I’m an early riser. Which makes me productive and smug, until about 6 pm, when I start to get sleepy, and the rest of the world catches up with and surpasses me. I start my day with coffee, newspapers, and a dog hike. Living in the suburbs of Vancouver on the edge of rainforest, there are lots of trails, and Charlotte (Bronte,) the dog, loves a good hike.
For me, the key to writing is discipline. It need to start at my desk every morning, in my little home office, and not succumb to distraction. Not succumb to the call of the garden, which needs raking, or the cleaning and laundry, which are unending. Or guilt-ridden self-talk such as, A Good Mother would be baking muffins for her children right now: Why can’t you multi-task by writing to the warm smell of muffins rising in the oven?
I break my writing into short assignments to make the project I’m working on less overwhelming. I’ve been a student of The Writer’s Studio at Simon Fraser University this year under Joanne Arnott, and she and my classmates have broken me of my old safe ways, pushing me to be more experimental. My poetry is now quite often devoid of punctuation, written entirely in lower case, in free verse, and even, to my horror, includes some memoir.
Today, however, I am working on my first novel, which requires an entirely different methodology. I’ve always been very linear in my writing, relying on detailed outlines. Now I find I’m layering, for want of a better word. I go back over sections and add more plot and metaphors, and clues, and bits and pieces, until my brilliant magnum opus risks becoming a hash of confusion.
I have always found writing lonely, but now I am part of several writing groups that meet regularly, and I enjoy the kinship and sense of belonging. I attend TWS readings and student-led workshops. Through TWS and also NaNoWriMo, I have also discovered a twitterverse of fellow writers for support, and I cherish this community. One writer following me on Instagram is a physicist at Los Alamos, and likes the working title of my novel, Proton. I fear he will be disappointed when he finds out it’s mostly about money laundering.
After two or three hours of writing, I find the distractions harder to ignore. No, I tell myself, you’ve already tweeted something today; no, you don’t need to check to see if anyone has appreciated your breathtaking Instagram brilliance; omg I should never post photos of myself. The lure of social media is best resisted by leaving the phone in the car in the garage.
I try not to check email while I write. Like this Food & Wine email just in that lists the Coziest New York Hotels to Visit in the Winter. I have no plans to visit New York any time soon. Huh. It seems the NoMad Hotel has a lounge known as The Library. Now that’s something every writer should probably know.

[Data excerpts]
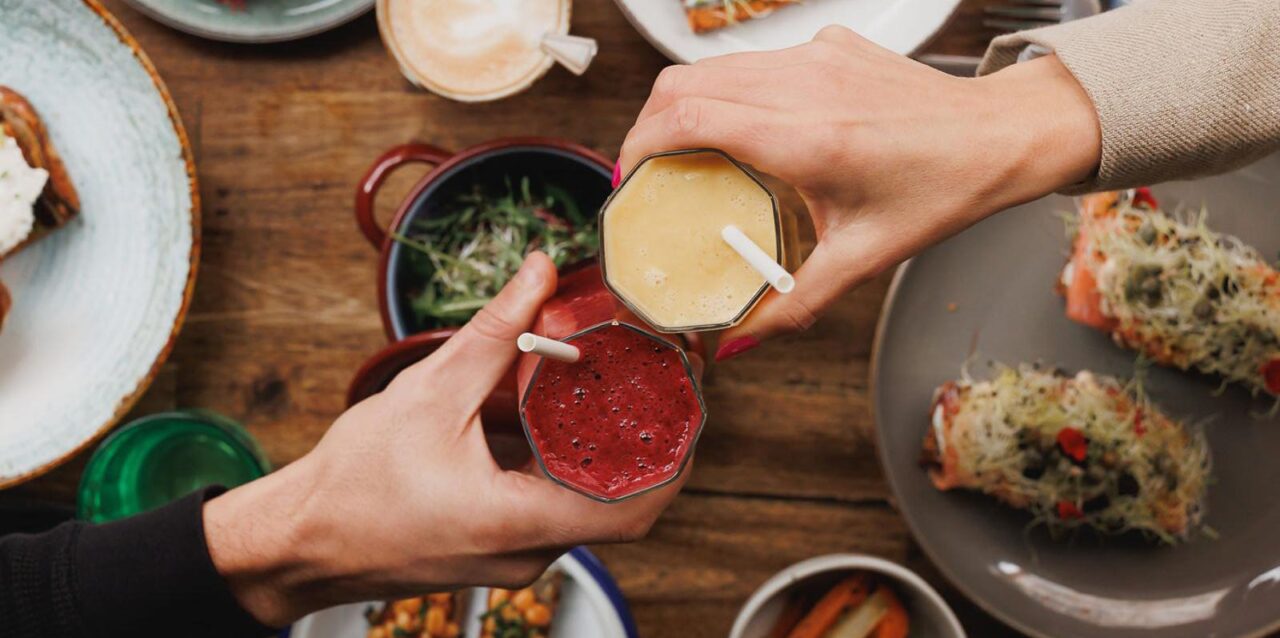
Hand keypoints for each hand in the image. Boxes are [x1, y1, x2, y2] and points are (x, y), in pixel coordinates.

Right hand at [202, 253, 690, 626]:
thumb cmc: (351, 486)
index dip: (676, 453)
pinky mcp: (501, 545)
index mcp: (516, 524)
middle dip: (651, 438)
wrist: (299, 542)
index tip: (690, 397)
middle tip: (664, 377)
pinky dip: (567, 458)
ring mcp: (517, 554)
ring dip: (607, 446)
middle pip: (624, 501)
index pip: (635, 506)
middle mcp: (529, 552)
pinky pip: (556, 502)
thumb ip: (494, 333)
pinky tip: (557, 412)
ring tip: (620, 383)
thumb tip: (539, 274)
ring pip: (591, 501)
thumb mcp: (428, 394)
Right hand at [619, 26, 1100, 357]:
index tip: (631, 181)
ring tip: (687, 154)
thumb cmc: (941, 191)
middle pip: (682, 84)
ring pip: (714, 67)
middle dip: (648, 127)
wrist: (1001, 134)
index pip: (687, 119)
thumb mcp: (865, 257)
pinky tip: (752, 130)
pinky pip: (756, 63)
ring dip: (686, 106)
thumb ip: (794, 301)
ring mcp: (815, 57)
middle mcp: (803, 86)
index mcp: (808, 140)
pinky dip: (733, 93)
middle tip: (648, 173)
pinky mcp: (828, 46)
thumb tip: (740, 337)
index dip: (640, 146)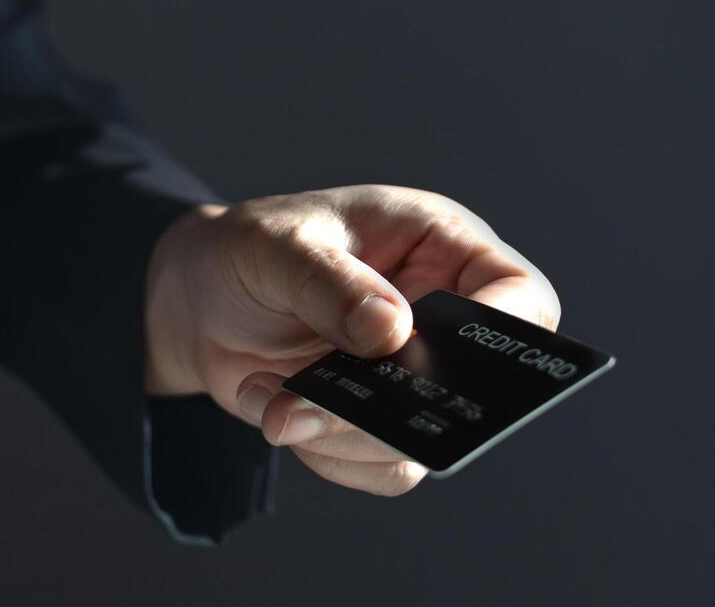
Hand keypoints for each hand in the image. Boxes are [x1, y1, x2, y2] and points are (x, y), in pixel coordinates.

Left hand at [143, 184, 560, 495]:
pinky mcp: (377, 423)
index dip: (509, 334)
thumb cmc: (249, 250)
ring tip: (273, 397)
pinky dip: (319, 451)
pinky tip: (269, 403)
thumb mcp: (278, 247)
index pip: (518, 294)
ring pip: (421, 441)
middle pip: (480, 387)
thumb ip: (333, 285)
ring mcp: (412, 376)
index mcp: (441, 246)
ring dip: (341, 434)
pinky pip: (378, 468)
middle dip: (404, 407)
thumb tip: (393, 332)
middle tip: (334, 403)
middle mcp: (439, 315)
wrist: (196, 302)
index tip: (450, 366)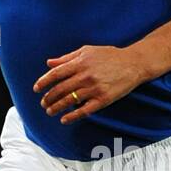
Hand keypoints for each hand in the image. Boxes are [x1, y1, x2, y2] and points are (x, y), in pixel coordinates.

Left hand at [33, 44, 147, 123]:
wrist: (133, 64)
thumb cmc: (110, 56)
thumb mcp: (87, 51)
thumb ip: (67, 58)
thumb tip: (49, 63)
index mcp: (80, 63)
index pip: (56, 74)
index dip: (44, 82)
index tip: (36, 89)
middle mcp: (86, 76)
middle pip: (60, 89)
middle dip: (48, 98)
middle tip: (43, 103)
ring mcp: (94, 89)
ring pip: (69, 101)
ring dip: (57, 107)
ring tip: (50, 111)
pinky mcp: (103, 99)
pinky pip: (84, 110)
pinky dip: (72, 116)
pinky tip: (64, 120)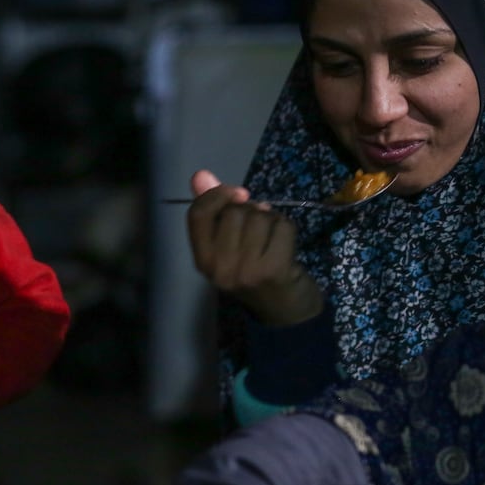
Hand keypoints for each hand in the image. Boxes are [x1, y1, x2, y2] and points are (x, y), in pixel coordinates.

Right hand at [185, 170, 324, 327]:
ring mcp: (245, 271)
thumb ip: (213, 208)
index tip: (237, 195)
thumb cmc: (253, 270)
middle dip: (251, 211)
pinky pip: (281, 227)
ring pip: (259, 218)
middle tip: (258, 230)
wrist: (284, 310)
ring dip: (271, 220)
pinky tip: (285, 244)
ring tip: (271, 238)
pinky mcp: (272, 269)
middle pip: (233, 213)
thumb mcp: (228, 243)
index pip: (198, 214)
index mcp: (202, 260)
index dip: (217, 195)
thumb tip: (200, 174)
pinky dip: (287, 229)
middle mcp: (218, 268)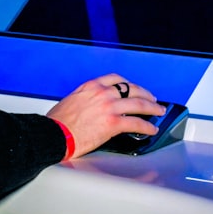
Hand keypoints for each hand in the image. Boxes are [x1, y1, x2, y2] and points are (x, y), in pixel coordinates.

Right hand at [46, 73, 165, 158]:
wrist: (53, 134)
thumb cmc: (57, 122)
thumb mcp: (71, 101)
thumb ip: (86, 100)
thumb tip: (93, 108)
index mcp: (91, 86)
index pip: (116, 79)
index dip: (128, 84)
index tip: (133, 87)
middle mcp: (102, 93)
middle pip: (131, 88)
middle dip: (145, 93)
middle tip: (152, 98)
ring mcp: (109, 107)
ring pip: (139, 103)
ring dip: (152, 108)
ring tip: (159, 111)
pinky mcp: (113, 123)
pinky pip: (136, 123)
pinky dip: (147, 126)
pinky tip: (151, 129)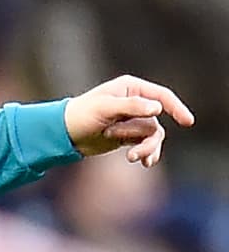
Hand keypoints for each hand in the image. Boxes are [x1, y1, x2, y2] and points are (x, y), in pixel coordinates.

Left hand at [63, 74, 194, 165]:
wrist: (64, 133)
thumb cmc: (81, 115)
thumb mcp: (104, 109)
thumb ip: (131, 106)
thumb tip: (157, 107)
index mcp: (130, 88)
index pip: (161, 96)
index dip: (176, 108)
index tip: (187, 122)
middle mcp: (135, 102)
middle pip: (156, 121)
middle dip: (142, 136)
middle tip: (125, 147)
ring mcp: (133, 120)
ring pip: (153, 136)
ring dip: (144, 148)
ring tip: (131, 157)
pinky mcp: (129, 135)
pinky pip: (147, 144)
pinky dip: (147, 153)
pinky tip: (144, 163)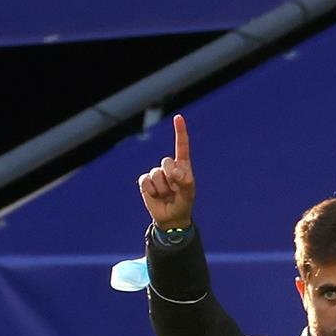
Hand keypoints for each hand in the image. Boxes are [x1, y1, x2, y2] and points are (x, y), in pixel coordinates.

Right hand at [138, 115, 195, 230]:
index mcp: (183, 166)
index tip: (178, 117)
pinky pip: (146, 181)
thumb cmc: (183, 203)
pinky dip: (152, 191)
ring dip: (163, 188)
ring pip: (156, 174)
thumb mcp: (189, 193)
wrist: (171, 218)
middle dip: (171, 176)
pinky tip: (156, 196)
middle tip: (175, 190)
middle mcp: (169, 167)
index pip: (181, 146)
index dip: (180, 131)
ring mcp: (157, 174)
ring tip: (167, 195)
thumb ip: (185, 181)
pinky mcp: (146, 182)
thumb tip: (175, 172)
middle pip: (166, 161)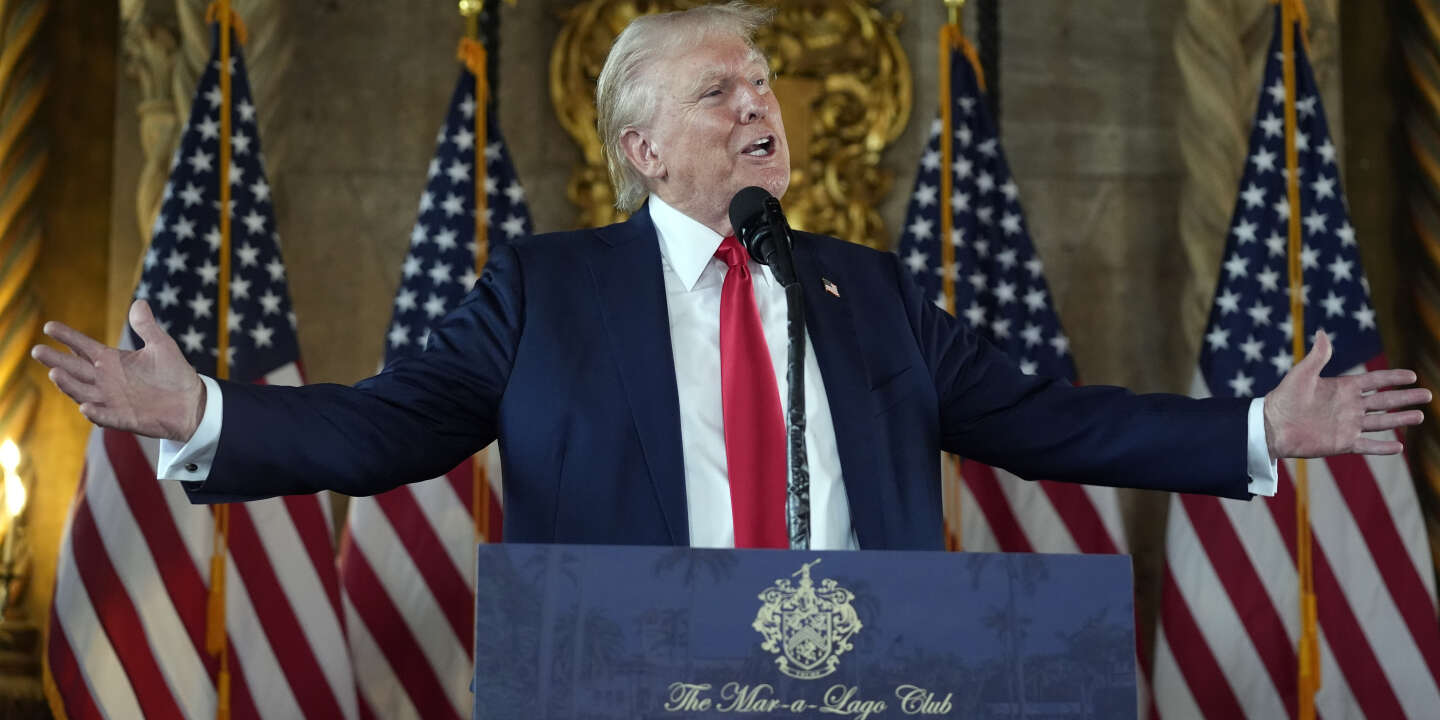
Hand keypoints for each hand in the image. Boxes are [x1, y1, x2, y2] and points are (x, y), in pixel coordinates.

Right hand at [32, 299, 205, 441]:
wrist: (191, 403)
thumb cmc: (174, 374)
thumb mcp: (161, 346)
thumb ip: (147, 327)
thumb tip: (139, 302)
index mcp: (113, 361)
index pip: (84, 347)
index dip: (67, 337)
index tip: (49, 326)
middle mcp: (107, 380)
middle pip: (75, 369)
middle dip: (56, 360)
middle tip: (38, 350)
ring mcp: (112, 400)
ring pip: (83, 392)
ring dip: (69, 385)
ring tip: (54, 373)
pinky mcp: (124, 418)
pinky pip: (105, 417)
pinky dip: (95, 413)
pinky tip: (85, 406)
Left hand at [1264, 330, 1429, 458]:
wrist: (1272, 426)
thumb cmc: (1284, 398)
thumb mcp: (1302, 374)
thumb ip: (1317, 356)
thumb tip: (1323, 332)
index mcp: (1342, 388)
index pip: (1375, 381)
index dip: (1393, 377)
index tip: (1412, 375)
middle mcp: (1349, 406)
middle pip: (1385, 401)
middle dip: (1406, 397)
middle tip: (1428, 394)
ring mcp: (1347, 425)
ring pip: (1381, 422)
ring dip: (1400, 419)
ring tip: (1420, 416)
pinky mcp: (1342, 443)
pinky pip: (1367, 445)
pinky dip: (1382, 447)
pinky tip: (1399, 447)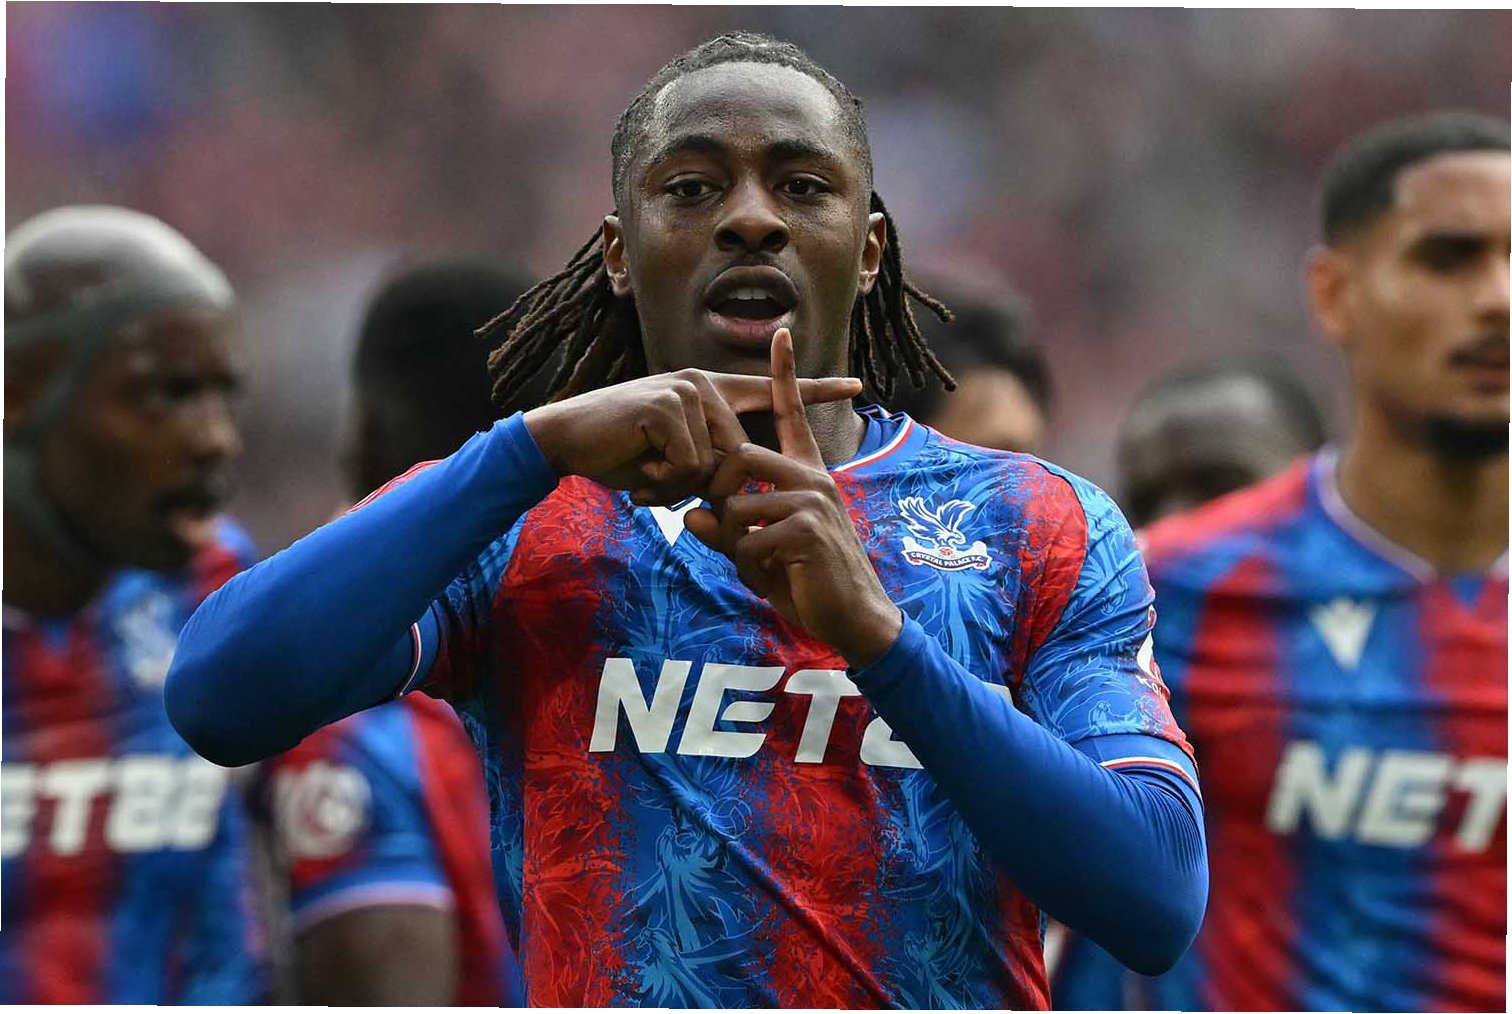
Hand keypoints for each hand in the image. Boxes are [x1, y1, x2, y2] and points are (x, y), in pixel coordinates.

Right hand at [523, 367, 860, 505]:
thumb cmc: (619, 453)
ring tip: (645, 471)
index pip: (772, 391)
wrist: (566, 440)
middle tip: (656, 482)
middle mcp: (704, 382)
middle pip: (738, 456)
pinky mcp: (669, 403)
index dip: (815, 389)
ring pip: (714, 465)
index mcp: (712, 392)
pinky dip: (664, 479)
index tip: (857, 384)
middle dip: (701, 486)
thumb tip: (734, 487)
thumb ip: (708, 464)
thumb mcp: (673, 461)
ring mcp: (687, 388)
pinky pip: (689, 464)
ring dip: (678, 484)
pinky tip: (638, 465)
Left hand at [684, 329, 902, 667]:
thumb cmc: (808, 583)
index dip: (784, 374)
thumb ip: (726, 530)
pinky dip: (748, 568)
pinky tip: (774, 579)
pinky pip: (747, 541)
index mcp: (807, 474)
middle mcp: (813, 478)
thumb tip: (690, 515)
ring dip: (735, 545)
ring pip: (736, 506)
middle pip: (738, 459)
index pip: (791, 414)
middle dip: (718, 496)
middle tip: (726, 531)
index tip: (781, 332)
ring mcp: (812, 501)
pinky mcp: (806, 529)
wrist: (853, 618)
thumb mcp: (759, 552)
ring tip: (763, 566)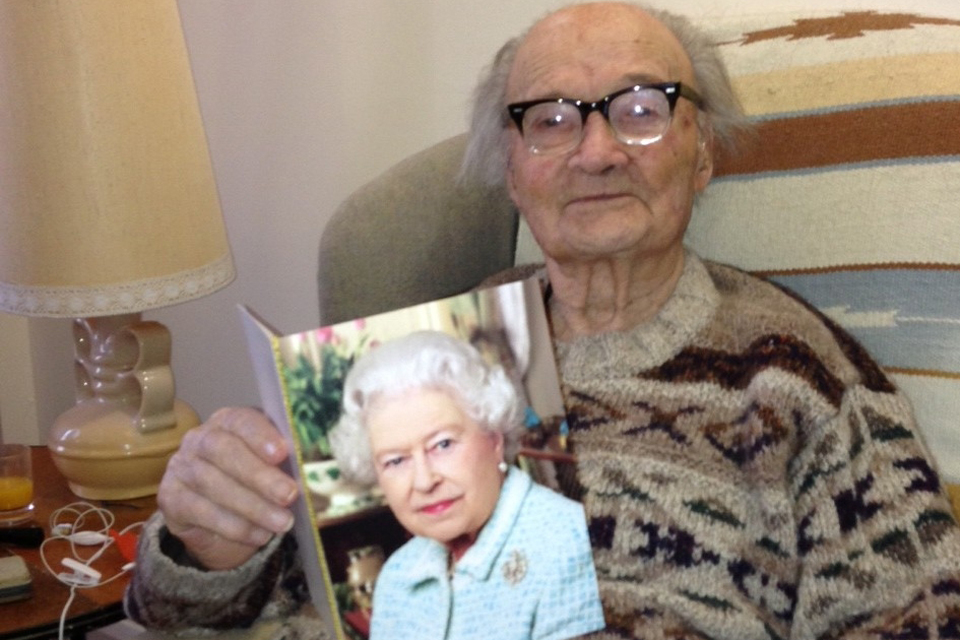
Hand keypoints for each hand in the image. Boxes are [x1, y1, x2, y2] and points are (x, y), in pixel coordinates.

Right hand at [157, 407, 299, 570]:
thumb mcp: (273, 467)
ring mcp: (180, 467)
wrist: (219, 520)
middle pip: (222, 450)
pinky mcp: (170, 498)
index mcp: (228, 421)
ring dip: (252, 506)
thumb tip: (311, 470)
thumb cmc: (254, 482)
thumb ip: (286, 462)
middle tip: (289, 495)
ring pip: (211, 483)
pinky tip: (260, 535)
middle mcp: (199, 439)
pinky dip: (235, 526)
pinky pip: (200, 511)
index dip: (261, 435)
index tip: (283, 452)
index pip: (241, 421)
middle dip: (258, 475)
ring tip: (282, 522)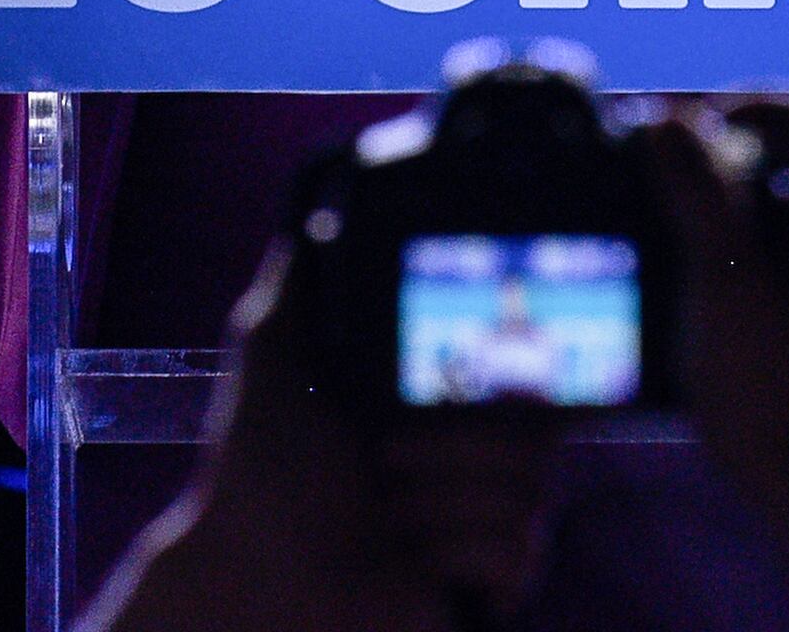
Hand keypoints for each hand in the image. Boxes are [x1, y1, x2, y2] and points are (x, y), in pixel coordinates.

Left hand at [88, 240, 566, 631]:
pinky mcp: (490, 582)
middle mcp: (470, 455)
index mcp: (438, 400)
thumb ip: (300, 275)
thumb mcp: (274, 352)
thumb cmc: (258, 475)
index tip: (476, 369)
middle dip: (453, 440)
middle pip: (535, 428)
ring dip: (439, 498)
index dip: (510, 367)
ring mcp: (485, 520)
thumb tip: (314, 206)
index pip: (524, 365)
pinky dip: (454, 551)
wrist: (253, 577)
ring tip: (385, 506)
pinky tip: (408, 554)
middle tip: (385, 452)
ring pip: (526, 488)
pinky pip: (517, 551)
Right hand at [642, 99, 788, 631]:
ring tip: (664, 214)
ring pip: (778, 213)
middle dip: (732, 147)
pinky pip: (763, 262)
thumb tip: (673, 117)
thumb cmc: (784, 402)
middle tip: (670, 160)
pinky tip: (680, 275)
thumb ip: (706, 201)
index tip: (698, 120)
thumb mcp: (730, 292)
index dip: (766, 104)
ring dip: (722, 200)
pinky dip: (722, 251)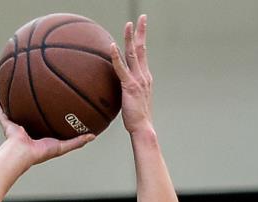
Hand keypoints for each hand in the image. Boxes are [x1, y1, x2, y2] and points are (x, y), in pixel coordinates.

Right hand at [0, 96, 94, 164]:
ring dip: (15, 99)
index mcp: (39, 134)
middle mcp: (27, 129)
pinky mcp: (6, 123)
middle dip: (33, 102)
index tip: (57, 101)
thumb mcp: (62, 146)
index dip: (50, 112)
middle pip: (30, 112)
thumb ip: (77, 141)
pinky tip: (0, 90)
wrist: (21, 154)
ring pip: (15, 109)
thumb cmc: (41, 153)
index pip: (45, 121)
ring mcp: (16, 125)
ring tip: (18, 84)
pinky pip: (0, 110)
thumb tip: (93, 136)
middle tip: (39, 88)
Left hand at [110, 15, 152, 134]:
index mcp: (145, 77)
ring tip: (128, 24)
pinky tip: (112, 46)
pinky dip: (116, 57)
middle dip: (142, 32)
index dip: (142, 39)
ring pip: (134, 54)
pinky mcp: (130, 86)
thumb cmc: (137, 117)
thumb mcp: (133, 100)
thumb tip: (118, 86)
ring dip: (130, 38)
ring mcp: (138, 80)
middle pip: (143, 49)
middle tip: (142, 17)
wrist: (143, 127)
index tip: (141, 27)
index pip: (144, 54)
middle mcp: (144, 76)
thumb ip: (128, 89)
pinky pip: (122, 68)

[Task requirements]
1. In the essay on a writing routine, list every item the writer adds when going back over sections of the novel.
2. Revise the essay on a writing routine, starting at "I break my writing" and ending at "hash of confusion.", so that "experimental" is replaced with "adventurous".

[Written answers]
1. plot, metaphors, clues, bits and pieces

2.
I break my writing into short assignments to make the project I’m working on less overwhelming. I’ve been a student of The Writer’s Studio at Simon Fraser University this year under Joanne Arnott, and she and my classmates have broken me of my old safe ways, pushing me to be more adventurous. My poetry is now quite often devoid of punctuation, written entirely in lower case, in free verse, and even, to my horror, includes some memoir.
Today, however, I am working on my first novel, which requires an entirely different methodology. I’ve always been very linear in my writing, relying on detailed outlines. Now I find I’m layering, for want of a better word. I go back over sections and add more plot and metaphors, and clues, and bits and pieces, until my brilliant magnum opus risks becoming a hash of confusion.